Greendale, Wisconsin was built as part of FDR’s “Greenbelt” project in the 1930s. It was built as a suburb of Milwaukee, for the purpose of housing its residents and to create construction jobs in the Great Depression. They built it on farmland, and preserved part of it as an actual “greenbelt” separating the community from downtown Milwaukee, partly so that residents would shop in their own community rather than walk to Milwaukee proper. Most of the units were single-family homes with 2-3 bedrooms and a garden space. The original plan wanted to build and sell 3,000 units, but by 1939, they only had 572 units. This meant that each unit was priced higher than originally planned for. Because of these high prices, and the fact that planners did not sell to Black people or families where both spouses worked, the population was very homogeneous, and definitely not lower-class. We can see how it adheres to Perry’s original plans, with each small subdivision of the neighborhood centered at least in part on an important building, like schools.

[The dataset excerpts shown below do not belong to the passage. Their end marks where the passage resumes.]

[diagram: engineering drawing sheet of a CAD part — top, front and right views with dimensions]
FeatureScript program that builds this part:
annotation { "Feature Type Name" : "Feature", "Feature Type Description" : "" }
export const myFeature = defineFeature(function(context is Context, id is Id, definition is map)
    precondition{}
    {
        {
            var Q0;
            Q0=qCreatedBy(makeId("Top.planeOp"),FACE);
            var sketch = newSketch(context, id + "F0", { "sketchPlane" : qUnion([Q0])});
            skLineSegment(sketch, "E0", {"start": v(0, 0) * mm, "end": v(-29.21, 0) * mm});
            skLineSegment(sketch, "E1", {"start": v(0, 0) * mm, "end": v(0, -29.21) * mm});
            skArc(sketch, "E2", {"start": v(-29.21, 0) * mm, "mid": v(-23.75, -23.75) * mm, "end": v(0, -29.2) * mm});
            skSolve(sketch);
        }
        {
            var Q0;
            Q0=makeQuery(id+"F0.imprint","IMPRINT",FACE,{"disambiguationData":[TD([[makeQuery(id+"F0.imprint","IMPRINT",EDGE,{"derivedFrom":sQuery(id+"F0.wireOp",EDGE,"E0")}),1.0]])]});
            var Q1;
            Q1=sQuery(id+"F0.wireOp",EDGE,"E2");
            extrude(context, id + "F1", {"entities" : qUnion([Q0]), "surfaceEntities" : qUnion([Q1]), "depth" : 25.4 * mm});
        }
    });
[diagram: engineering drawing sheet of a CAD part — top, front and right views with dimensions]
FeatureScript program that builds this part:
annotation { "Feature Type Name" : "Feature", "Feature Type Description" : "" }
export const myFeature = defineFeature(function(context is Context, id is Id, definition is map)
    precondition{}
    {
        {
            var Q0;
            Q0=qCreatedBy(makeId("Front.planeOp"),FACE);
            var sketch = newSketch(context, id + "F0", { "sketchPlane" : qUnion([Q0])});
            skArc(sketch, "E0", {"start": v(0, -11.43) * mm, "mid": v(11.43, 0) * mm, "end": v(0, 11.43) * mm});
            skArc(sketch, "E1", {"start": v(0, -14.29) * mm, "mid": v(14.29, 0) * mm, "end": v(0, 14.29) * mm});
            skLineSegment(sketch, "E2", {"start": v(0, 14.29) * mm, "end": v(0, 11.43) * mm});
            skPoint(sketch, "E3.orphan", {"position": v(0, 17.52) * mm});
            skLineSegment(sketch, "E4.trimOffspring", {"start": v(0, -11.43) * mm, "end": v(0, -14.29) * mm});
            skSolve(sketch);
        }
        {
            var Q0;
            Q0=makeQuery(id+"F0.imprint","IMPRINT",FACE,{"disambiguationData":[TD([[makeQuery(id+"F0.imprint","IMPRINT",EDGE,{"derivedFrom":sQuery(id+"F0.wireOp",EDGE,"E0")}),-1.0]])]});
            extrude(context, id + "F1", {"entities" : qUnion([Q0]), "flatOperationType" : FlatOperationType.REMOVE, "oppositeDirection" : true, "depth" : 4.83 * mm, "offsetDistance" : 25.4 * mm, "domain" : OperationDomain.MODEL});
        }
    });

Hell’s Kitchen, Manhattan (New York)

Hell’s Kitchen is located on the west side of Manhattan. In the early 20th century, the area was run by local Irish gangs, populating the area with working-class Irish Americans. In the late 20th century, widespread gentrification changed the demographics of the neighborhood and ended the gang control. Currently, the area is home to a large portion of New York’s entertainment industry (i.e. CBS, The Daily Show, etc.). The streets are lined with trees, though the neighborhood does not have many parks. Part of the neighborhood is included in the Hudson Yards Master Plan, another instance of gentrification, which introduced more residential skyscrapers and renovations existing buildings and public transport sites.